So Friday and today I have had little to no anxiety at all. When my anxiety started to tap me on the shoulder I was able to quickly swat it away and continue with my day.
Of course each night going to bed I feel a touch of anxiousness because Im afraid I will wake up in the morning with anxiety.
I kept my guard up very well the past couple of days and now I let my guard somehow and I am feeling the beginnings of anxiety again.
Today its a bump on my tongue that my mind absolutely tells me is cancer and I should be concerned.
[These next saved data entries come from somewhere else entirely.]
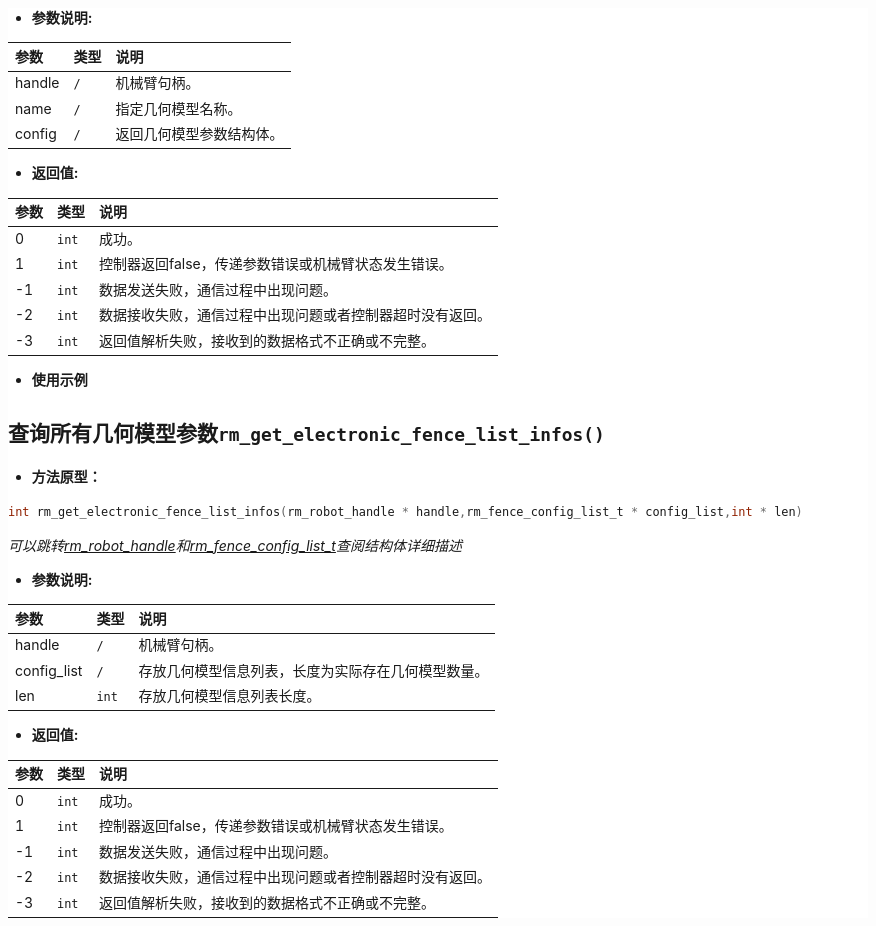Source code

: - **参数说明:**

|   参数    |   类型    |   说明    |
| :--- | :--- | :--- |
|   handle  |    `/`    |    机械臂句柄。    |
|   name  |    `/`    |    指定几何模型名称。    |
|   config  |    `/`    |    返回几何模型参数结构体。    |

- **返回值:**

|   参数    |   类型    |   说明    |
| :--- | :--- | :--- |
|   0  |    `int`    |    成功。    |
|   1  |    `int`    |    控制器返回false，传递参数错误或机械臂状态发生错误。    |
|  -1  |    `int`    |    数据发送失败，通信过程中出现问题。    |
|  -2  |    `int`    |    数据接收失败，通信过程中出现问题或者控制器超时没有返回。    |
|  -3  |    `int`    |    返回值解析失败，接收到的数据格式不正确或不完整。    |

- **使用示例**
  
```C

```

## 查询所有几何模型参数`rm_get_electronic_fence_list_infos()`

- **方法原型：**

```C
int rm_get_electronic_fence_list_infos(rm_robot_handle * handle,rm_fence_config_list_t * config_list,int * len)
```

*可以跳转[rm_robot_handle](../struct/rm_robot_handle.md)和[rm_fence_config_list_t](../struct/rm_fence_config_list_t.md)查阅结构体详细描述*

- **参数说明:**

|   参数    |   类型    |   说明    |
| :--- | :--- | :--- |
|   handle  |    `/`    |    机械臂句柄。    |
|   config_list  |    `/`    |    存放几何模型信息列表，长度为实际存在几何模型数量。    |
|   len  |    `int`    |    存放几何模型信息列表长度。    |

- **返回值:**

|   参数    |   类型    |   说明    |
| :--- | :--- | :--- |
|   0  |    `int`    |    成功。    |
|   1  |    `int`    |    控制器返回false，传递参数错误或机械臂状态发生错误。    |
|  -1  |    `int`    |    数据发送失败，通信过程中出现问题。    |
|  -2  |    `int`    |    数据接收失败，通信过程中出现问题或者控制器超时没有返回。    |
|  -3  |    `int`    |    返回值解析失败，接收到的数据格式不正确或不完整。    |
I do smoke and am trying to quit but for so long smoking has been my coping…..I need to find a replacement.
Constantly worrying about cancer and dying is new for me…in the past it has usually focused on other things. Im terrified of the dentist and I had a lot of dental work that needed to be done because I kept putting it off. So I was obsessing and checking and having anxiety about my teeth all day long. It got to the point that I was checking my teeth up to 50 times a day making sure I didnt crack a tooth and making sure all my teeth were all ok. I conquered my fear and got all my dental work but one cavity filled and the anxiety about that went away.
I think my mind copes with things by obsessing and checking and rechecking. I know I am having anxiety about smoking because I know its harmful to me.
Before I obsessed about my teeth it was about having to use the restroom in public. I dont mind going #1 but #2 in public or bathrooms that are not my own causes extreme panic and anxiety.
I know I need to quit smoking but I also know that once I do my mind will continue to find other things wrong with me.
It feels so depressing and scary to think I will have to constantly battle this anxiety….Im ready to stop being scared and ready to start living.
My anxiety first showed its self when I was 7. I was spending the night at a friends house and my friends dad told us in a rough voice to pick up the bedroom. And next thing I knew I had a stomach ache. I felt sick to my stomach and wanted to cry and just go home. I called my mom and my mom picked me up and as soon as I got home my stomach ache went away and I was fine.
This same anxiety about spending the night at other peoples house continued on to my nanas house and I had anxiety staying there also. Still to this day I cant spend the night at anyones house. This has caused problems in my relationships because I get anxiety attacks when I have to spend the night at my inlaws house. My exhusbands family lives in Chicago and I never went with to visit them because I knew I would be spending the night at there house.
So I guess I have been dealing with anxiety in some form since I was 7. It has truly ruled my life…and I dont know how it got this bad…..I dont know how I could have alloweed myself to let it get this bad. I feel very ashamed about it. Why cant I just spend the night, or take a crap in public places and stop having anxiety.
I dont feel like I have lived my life.
I recently had a classmate pass away…Im only 27. This is the 8th classmate to die and Im realizing now that at any point I could die, and this terrifies me.
I have known a lot of people who have had cancer and a few that have died from it……Im so afraid I will give myself cancer by smoking. Even if I quit I will have the anxiety of knowing I may later get cancer.